--- Übungstext ---

Feuilleton – Reisen
Eine abenteuerliche Seilbahnfahrt
Reise-Tagebuch • 31. Mai 1962
Am Nachmittag wollen wir mit der Seilbahn auf die Bergeralm. Zu Fuß gehen wir zur Seilbahnstation. Sie befindet sich zwischen dem zweiten und dritten Tunnel an der Straße nach Prägraten und um dort hinzugelangen, müssen wir durch die beiden ersten Tunnel laufen, was nicht ungefährlich ist. Sie sind unübersichtlich, befinden sich in Kurven und drinnen ist es ziemlich dunkel. Die Tunnel sind innen naturbelassen und von der Decke regnen dicke Wassertropfen. An der Seilbahnstation wartet schon jemand. Eine richtige Station ist es nicht. Das Seil ist so angebracht, dass die Gondel dicht über den Boden schwebend, neben der Straße halten kann. Die Bahn fährt nur bei Bedarf. Sie überquert die Iselschlucht und soll es den Bewohnern von Berg und Welzelach ermöglichen, die Bushaltestelle auf der gegenüber liegenden Talseite zu erreichen. Auf beiden Talseiten liegen die Stationen etwa auf gleicher Höhe. Nach kurzer Zeit kommt die kleine Gondel angeschwebt. Sie ist aus Holz gezimmert und rot angestrichen. Wir steigen ein, aber die Tür lässt sich nicht Schließen, sie klemmt. Wir setzen uns auf eine der beiden Bänke, die an den Schmalseiten angebracht sind. Uschi haben wir zwischen uns und halten sie fest. In etwa 150 Meter Höhe schweben wir über die Isel zur anderen Talseite. Dort erwartet uns eine Frau, sie ist für den Betrieb der Bahn zuständig. 3 ÖS kostet die Fahrt. Wir zahlen 20 ÖS, denn wir haben die Absicht, noch mit einer anderen Seilbahn zur Bergeralm hinauf zu fahren.

--- Datensatzauszug ---

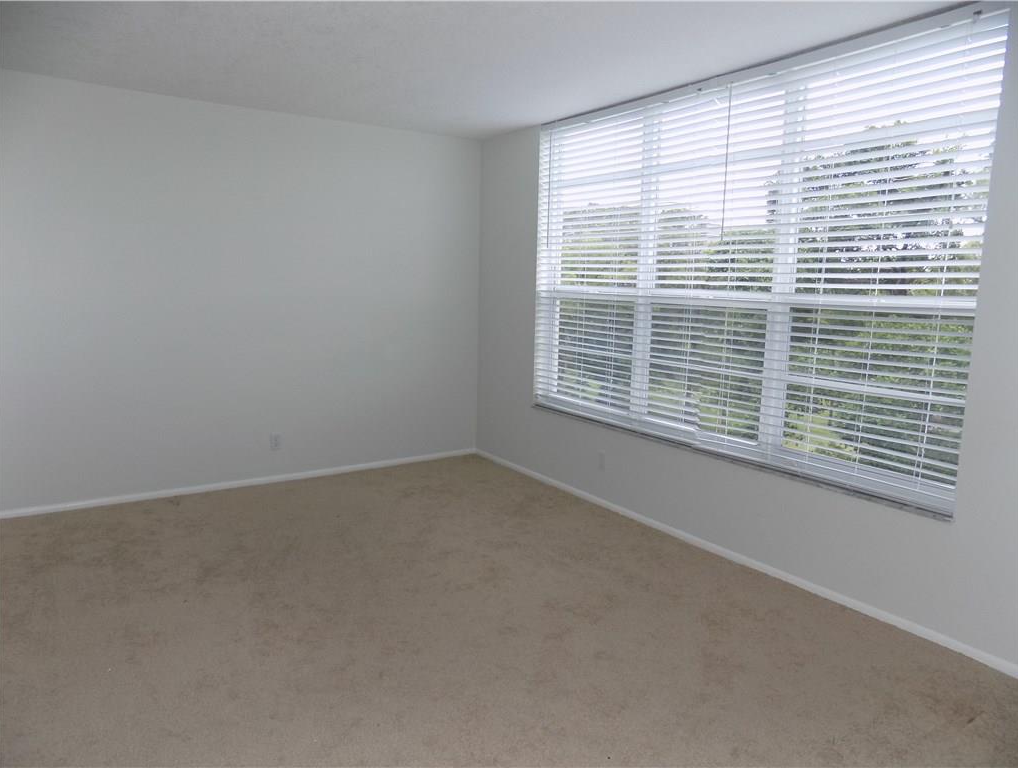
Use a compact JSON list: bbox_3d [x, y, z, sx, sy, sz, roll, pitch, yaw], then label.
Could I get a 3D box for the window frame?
[{"bbox_3d":[0.981,-0.597,3.622,0.065,1.842,2.718,-5,10,-34],"label":"window frame"}]

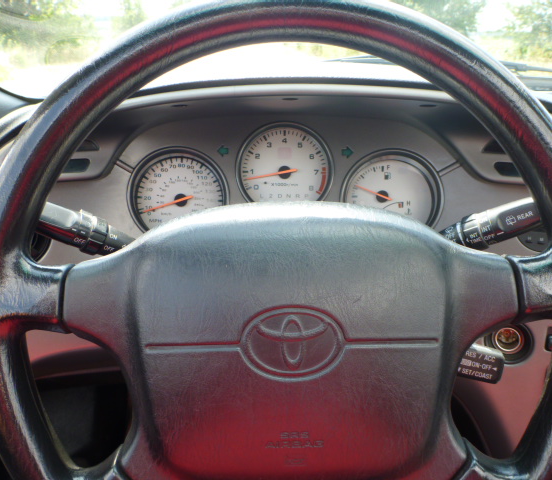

---

Zu lösende Aufgaben:
- A) Nenne alle geografischen Eigennamen (Orte, Gewässer, Schluchten, Almen), die im Reisetagebuch über die Seilbahnfahrt vorkommen.
- B) Beantworte diese Fragen zum Reisetagebuch über die Seilbahnfahrt:
(i) Woraus ist die Gondel gebaut, und welche Farbe hat sie?
(ii) In welcher Höhe schweben die Reisenden über die Isel?
(iii) Was kostet die Fahrt?

Lösungen der Aufgaben:
- A) Bergeralm, Prägraten, Iselschlucht, Berg, Welzelach, Isel

- B)
(i) Aus Holz, rot angestrichen.
(ii) In etwa 150 Meter Höhe.
(iii) 3 ÖS.